1 Instruction pastorale de Mgr l'Évêque de Langres, sur le chant de l'Église. —

1846.

Combien la restauration du chant ecclésiastique serait prompte et complète, si ces éloquentes paroles étaient partout entendues, si l'on mettait partout en pratique ces sages avis! - Et, s'il nous est permis d'exprimer ce désir, nous ajouterons : Puissent-elles ètre entendues et méditées dans certains séminaires où l'on n'étudie sérieusement ni le chant, ni même la liturgie. Alors on n'aura plus sous les yeux ce triste spectacle de prêtres, d'ailleurs recommandables, accomplissant sans dignité les fonctions les plus augustes, parce qu'ils ne savent pas chanter une Préface ou une Oraison; mais tous, rivalisant de zèle, rendront au culte divin cette splendeur qu'il avait dans les siècles chrétiens, et qu'il a perdue, au détriment de la foi des peuples, et de leur grandeur morale.

CONCLUSION.

Nous n'avons pas voulu faire un livre sur le chant ecclésiastique, examiner et traiter à fond les questions de tout genre, théoriques, historiques, etc., que soulève un pareil sujet; nous avons voulu seulement exposer, en quelques pages, nos principes, notre but, la marche que nous avons suivie, les sources où nous avons puisé, l'usage que nous avons fait des divers documents que nous avions entre les mains. Nos principes, ils se résument en un seul : éviter tout ce qui sent l'arbitraire et le goût particulier, suivre la tradition en tout et partout; notre but reproduire, autant que possible, le chant grégorien dans sa pureté et sa beauté primitives. Nous n'avons pas pris pour point de départ les manuscrits notés en signes neumatiques; ces signes, très-obscurs pour les anciens, sont aujourd'hui, de l'aveu de tous, des hiéroglyphes indéchiffrables, et leur lecture directe est impossible.
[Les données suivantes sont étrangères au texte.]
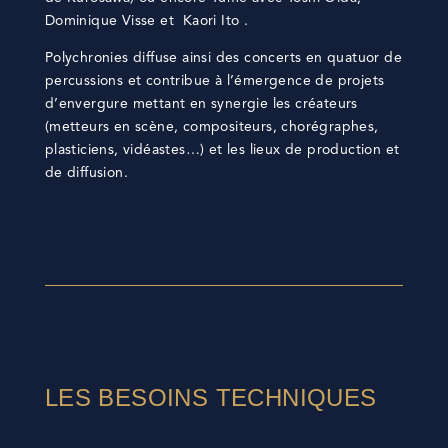
Dominique Visse et Kaori Ito .
Polychronies diffuse ainsi des concerts en quatuor de
percussions et contribue à l’émergence de projets
d’envergure mettant en synergie les créateurs
(metteurs en scène, compositeurs, chorégraphes,
plasticiens, vidéastes…) et les lieux de production et
de diffusion.
LES BESOINS TECHNIQUES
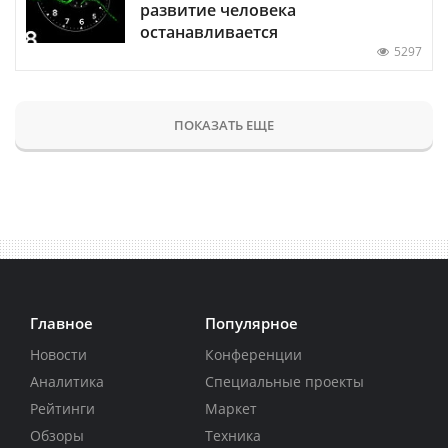
развитие человека
останавливается
5297
ПОКАЗАТЬ ЕЩЕ
Главное
Популярное
Новости
Конференции
Аналитика
Специальные проекты
Рейтинги
Маркет
Обзоры
Техника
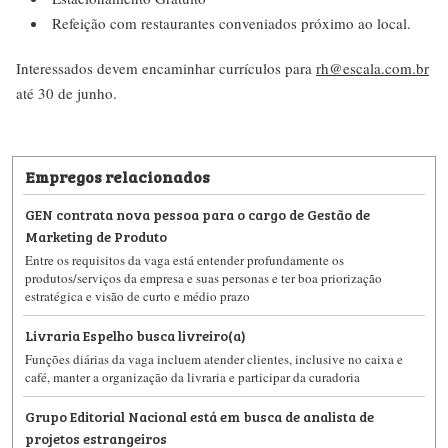
Refeição com restaurantes conveniados próximo ao local.
Interessados devem encaminhar currículos para
rh@escala.com.br
até 30 de junho.
Empregos relacionados
GEN contrata nova pessoa para o cargo de Gestão de
Marketing de Produto
Entre os requisitos da vaga está entender profundamente os
produtos/serviços da empresa e suas personas e ter boa priorização
estratégica e visão de curto e médio prazo
Livraria Espelho busca livreiro(a)
Funções diárias da vaga incluem atender clientes, inclusive no caixa e
café, manter a organização da livraria e participar da curadoria
Grupo Editorial Nacional está em busca de analista de
projetos estrangeiros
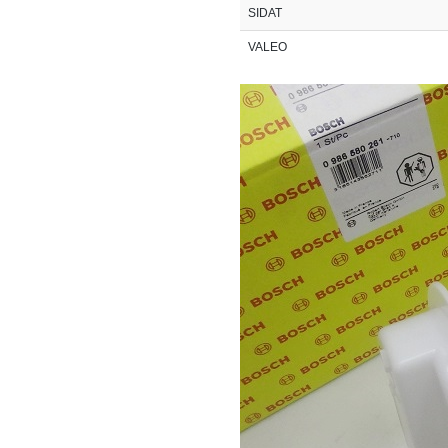
SIDAT
VALEO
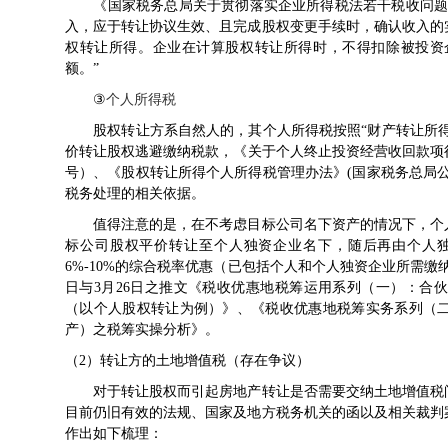
《
国家税务总局关于贯彻落实企业所得税法若干税收问
入，应于转让协议生效、且完成股权变更手续时，确认收入的
权转让所得。企业在计算股权转让所得时，不得扣除被投资
额。”
③
个人所得税
股权转让方系自然人的，其个人所得税按照“财产转让所得”
价转让股权逃避缴纳税款，《
关于个人终止投资经营收回款项
号
）、《
股权转让所得个人所得税管理办法
》(
国家税务总局公告
税务处理的相关依据。
值得注意的是，在不考虑目标公司名下资产的情况下，个人
标公司股权平价转让至个人独资企业名下，随后再由个人
6%-10%的综合税率优惠（已包括个人和个人独资企业所需缴纳
日与3月26日之推文《税收优惠地税筹运用系列（一）：
合伙
（以个人股权转让为例）
》、《税收优惠地税筹实务系列（
产）之税筹实操分析
》。
（2）转让方的土地增值税（存在争议）
对于转让股权而引起房地产转让是否需要交纳土地增值税问
目前仍旧有效的法规、国家及地方税务机关的函以及相关裁判
作出如下梳理：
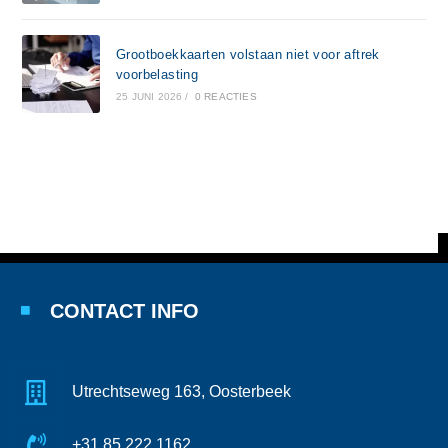
Grootboekkaarten volstaan niet voor aftrek
voorbelasting
25 JUNI 2026
/
0 REACTIES
CONTACT INFO
Utrechtseweg 163, Oosterbeek
+31 85 222 1162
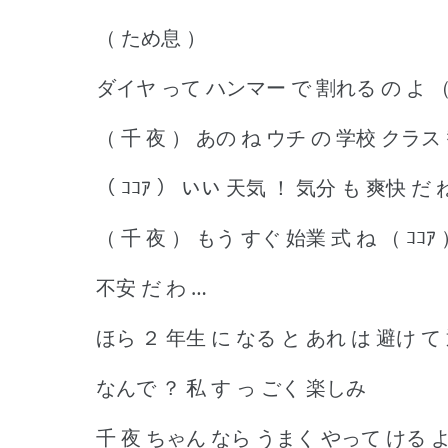
（ ため息 ）
ダイヤ って ハンマー で 割れる の よ （ 
（ 千 夜 ） あの ね ウチ の 学校 クラス
（ ｺｺｱ ） いい 天気 ！ 気分 も 爽快 だ 
（ 千 夜 ） もう すぐ 始業 式 ね （ ｺｺｱ
不安 だ わ …
ほら ２ 年生 に なる と あれ は 避け て
なんで ？ 私 す っ ごく 楽しみ
千 夜 ちゃん なら うまく やって ける 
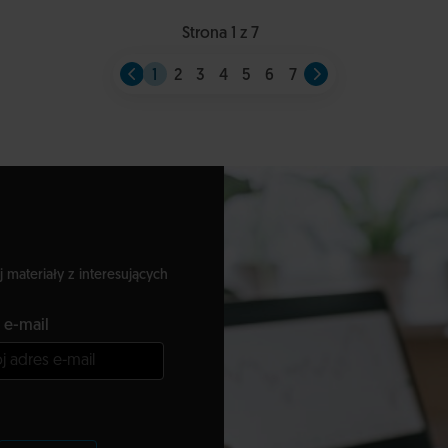
Strona 1 z 7
1
2
3
4
5
6
7
j materiały z interesujących
 e-mail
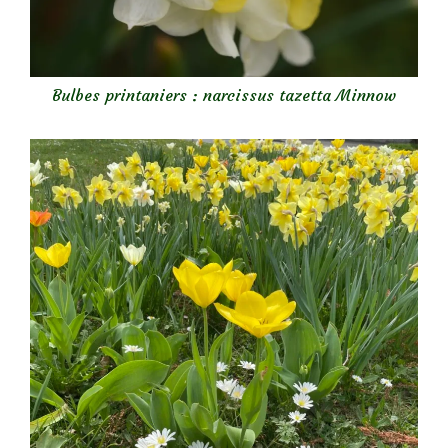
Bulbes printaniers : narcissus tazetta Minnow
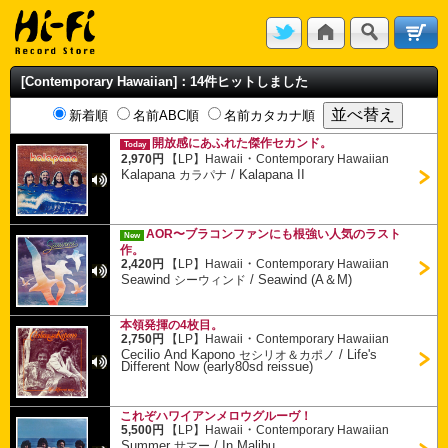
[Contemporary Hawaiian]：14件ヒットしました
新着順
名前ABC順
名前カタカナ順
開放感にあふれた傑作セカンド。
Today
・
2,970円
【LP】
Hawaii
Contemporary Hawaiian
Kalapana
/
Kalapana II
カラパナ
AOR〜ブラコンファンにも根強い人気のラスト
New
作。
・
2,420円
【LP】
Hawaii
Contemporary Hawaiian
Seawind
/
Seawind (A＆M)
シーウィンド
本領発揮の4枚目。
・
2,750円
【LP】
Hawaii
Contemporary Hawaiian
Cecilio And Kapono
/
Life's
セシリオ＆カポノ
Different Now (early80sd reissue)
これぞハワイアンメロウグルーヴ！
・
5,500円
【LP】
Hawaii
Contemporary Hawaiian
Summer
/
In Malibu
サマー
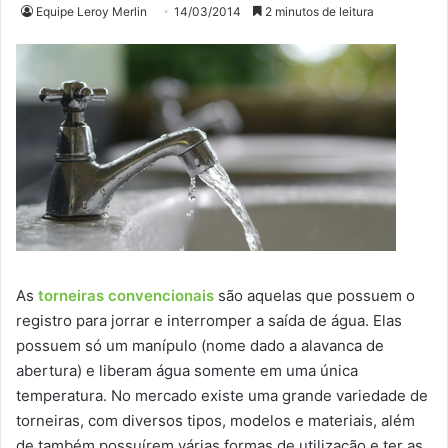
Equipe Leroy Merlin
14/03/2014
2 minutos de leitura
As
torneiras convencionais
são aquelas que possuem o
registro para jorrar e interromper a saída de água. Elas
possuem só um manípulo (nome dado a alavanca de
abertura) e liberam água somente em uma única
temperatura. No mercado existe uma grande variedade de
torneiras, com diversos tipos, modelos e materiais, além
de também possuírem várias formas de utilização e ter as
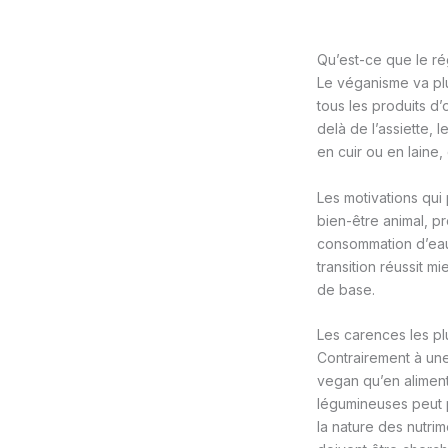
Qu’est-ce que le r
Le véganisme va plu
tous les produits d’o
delà de l’assiette,
en cuir ou en laine,
Les motivations qui
bien-être animal, p
consommation d’eau l
transition réussit 
de base.
Les carences les p
Contrairement à une
vegan qu’en alimen
légumineuses peut 
la nature des nutrim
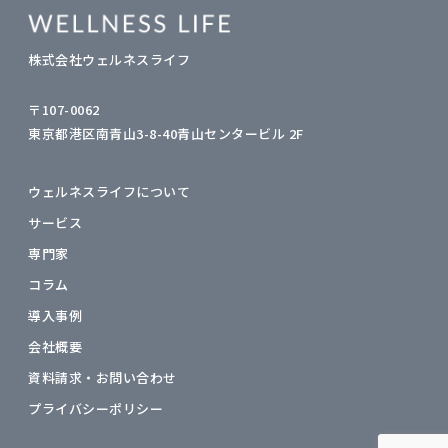
株式会社ウェルネスライフ
〒107-0062
東京都港区南青山3-8-40青山センタービル 2F
ウェルネスライフについて
サービス
専門家
コラム
導入事例
会社概要
資料請求・お問い合わせ
プライバシーポリシー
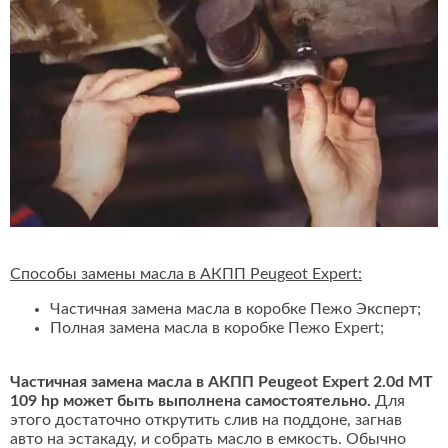
Способы замены масла в АКПП Peugeot Expert:
Частичная замена масла в коробке Пежо Эксперт;
Полная замена масла в коробке Пежо Expert;
Частичная замена масла в АКПП Peugeot Expert 2.0d MT
109 hp может быть выполнена самостоятельно.
Для
этого достаточно открутить слив на поддоне, загнав
авто на эстакаду, и собрать масло в емкость. Обычно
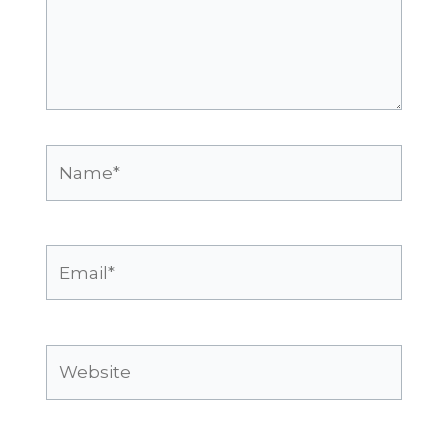
Name*
Email*
Website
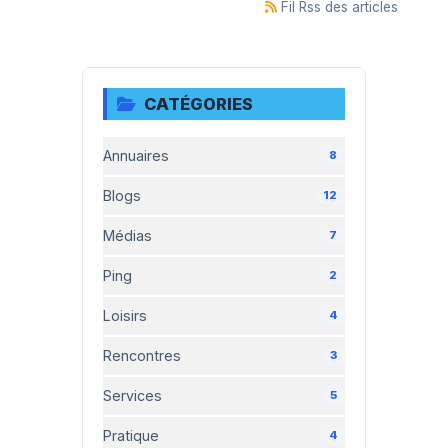
Fil Rss des articles
CATÉGORIES
Annuaires
8
Blogs
12
Médias
7
Ping
2
Loisirs
4
Rencontres
3
Services
5
Pratique
4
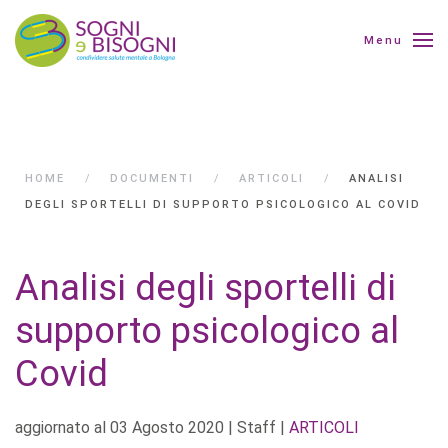
Menu
HOME
DOCUMENTI
ARTICOLI
ANALISI
DEGLI SPORTELLI DI SUPPORTO PSICOLOGICO AL COVID
Analisi degli sportelli di
supporto psicologico al
Covid
aggiornato al
03 Agosto 2020
| Staff |
ARTICOLI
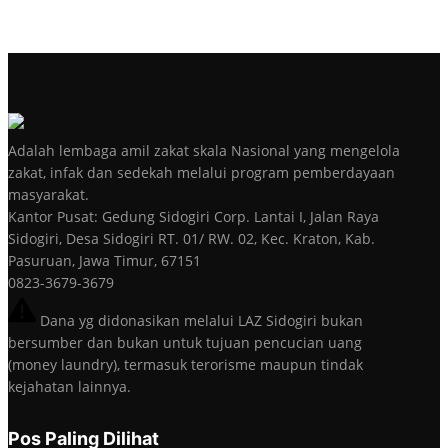
Adalah lembaga amil zakat skala Nasional yang mengelola
zakat, infak dan sedekah melalui program pemberdayaan
masyarakat.
Kantor Pusat: Gedung Sidogiri Corp. Lantai I, Jalan Raya
Sidogiri, Desa Sidogiri RT. 01/ RW. 02, Kec. Kraton, Kab.
Pasuruan, Jawa Timur, 67151
0823-3679-3679
Dana yg didonasikan melalui LAZ Sidogiri bukan
bersumber dan bukan untuk tujuan pencucian uang
(money laundry), termasuk terorisme maupun tindak
kejahatan lainnya.
Pos Paling Dilihat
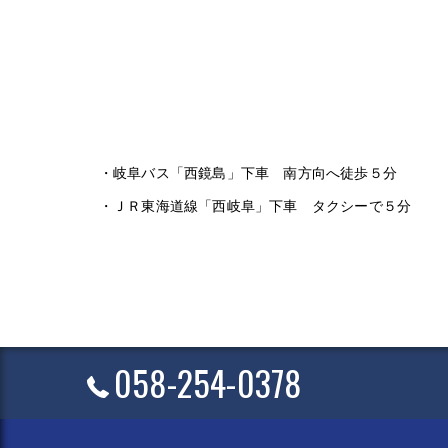
・岐阜バス「西鏡島」下車 南方向へ徒歩５分
・ＪＲ東海道線「西岐阜」下車 タクシーで５分
058-254-0378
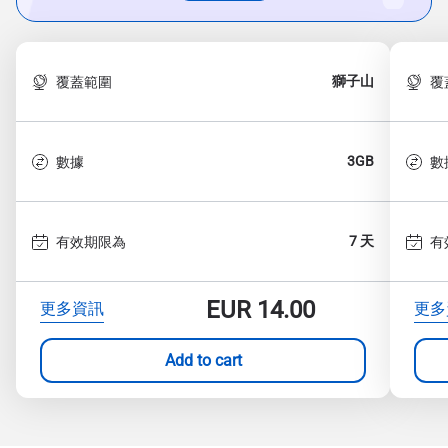
獅子山
覆蓋範圍
覆
3GB
數據
數
7 天
有效期限為
有
EUR
14.00
更多資訊
更多
Add to cart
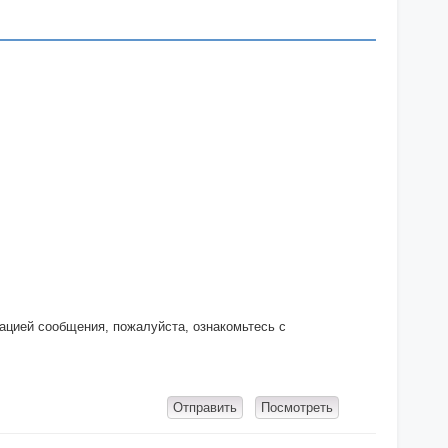
кацией сообщения, пожалуйста, ознакомьтесь с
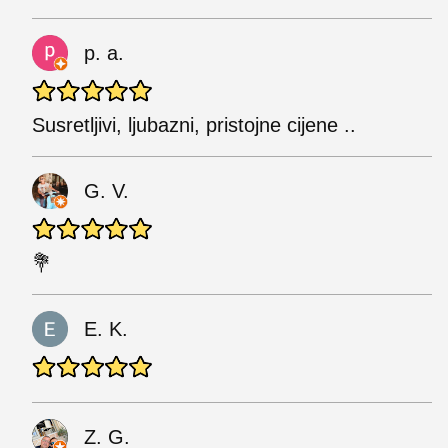
p. a.
Susretljivi, ljubazni, pristojne cijene ..
G. V.
💐
E. K.
Z. G.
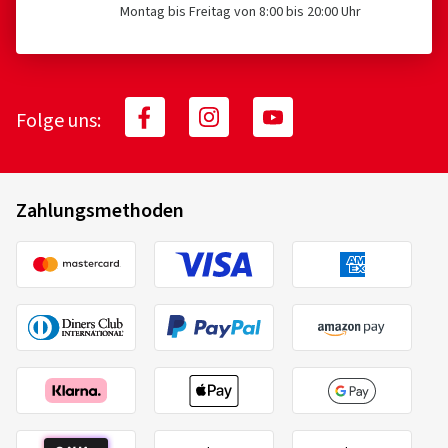
Montag bis Freitag von 8:00 bis 20:00 Uhr
Folge uns:
Zahlungsmethoden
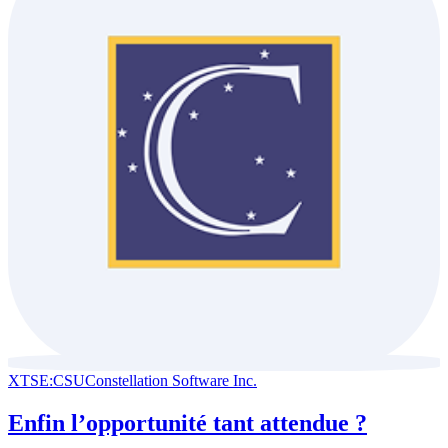
XTSE:CSU
Constellation Software Inc.
Enfin l’opportunité tant attendue ?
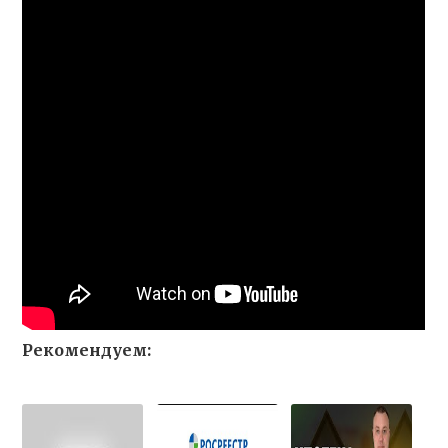
Рекомендуем:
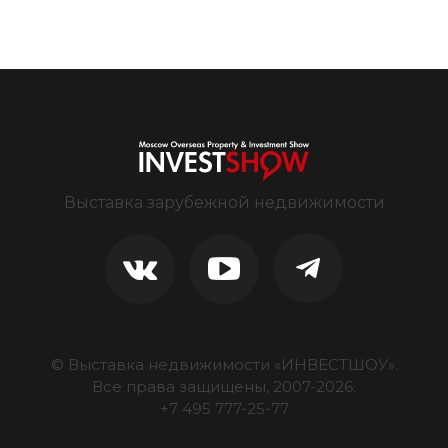
Выставка зарубежной недвижимости
© Выставка недвижимости «ИНВЕСТШОУ».
Все права защищены, 2007-
2026
.
+7 495 777-25-77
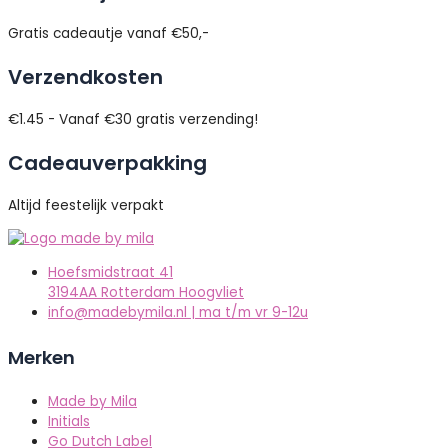
Gratis cadeautje vanaf €50,-
Verzendkosten
€1.45 - Vanaf €30 gratis verzending!
Cadeauverpakking
Altijd feestelijk verpakt
Hoefsmidstraat 41
3194AA Rotterdam Hoogvliet
info@madebymila.nl | ma t/m vr 9-12u
Merken
Made by Mila
Initials
Go Dutch Label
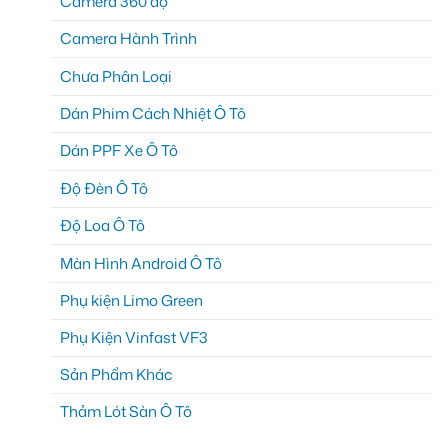
Camera 360 độ
Camera Hành Trình
Chưa Phân Loại
Dán Phim Cách Nhiệt Ô Tô
Dán PPF Xe Ô Tô
Độ Đèn Ô Tô
Độ Loa Ô Tô
Màn Hình Android Ô Tô
Phụ kiện Limo Green
Phụ Kiện Vinfast VF3
Sản Phẩm Khác
Thảm Lót Sàn Ô Tô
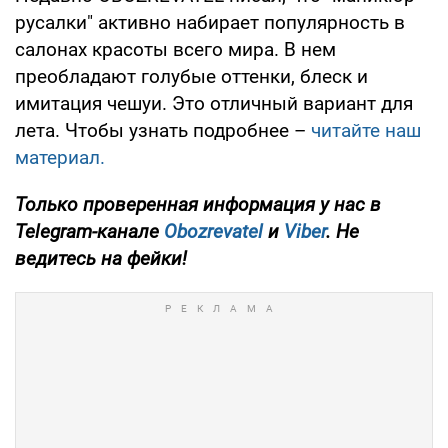
русалки" активно набирает популярность в
салонах красоты всего мира. В нем
преобладают голубые оттенки, блеск и
имитация чешуи. Это отличный вариант для
лета. Чтобы узнать подробнее –
читайте наш
материал.
Только проверенная информация у нас в
Telegram-канале
Obozrevatel
и
Viber
. Не
ведитесь на фейки!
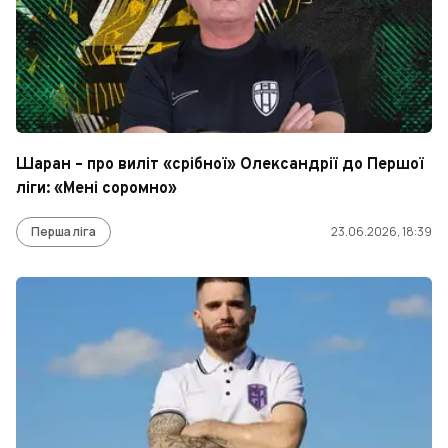
Шаран – про виліт «срібної» Олександрії до Першої
ліги: «Мені соромно»
Перша ліга
23.06.2026, 18:39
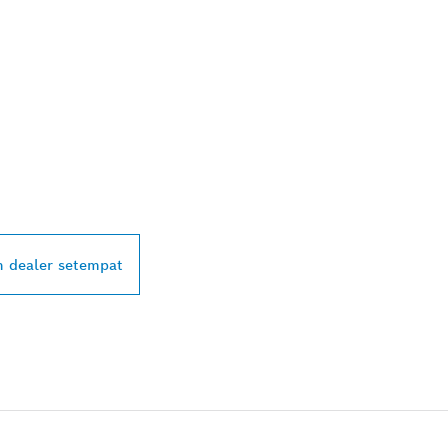
ALER BOSCH
L DI DEKAT ANDA
 dealer setempat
Nous avons laissé ce champ de disputes et d'aventureuses hypothèses, et convaincus que les contemporains de cette notation l'ont bien reproduite dans leurs traductions en points ou en lettres, que s'ils ne l'ont pas fait, on peut encore moins le faire aujourd'hui, nous avons pris le chant liturgique dans les plus anciens manuscrits lisibles. L'unanimité de ces manuscrits nous a donné la preuve assurée de leur communauté d'origine, et les signes neumatiques nous ont livré le secret de quelques-unes des nuances d'exécution.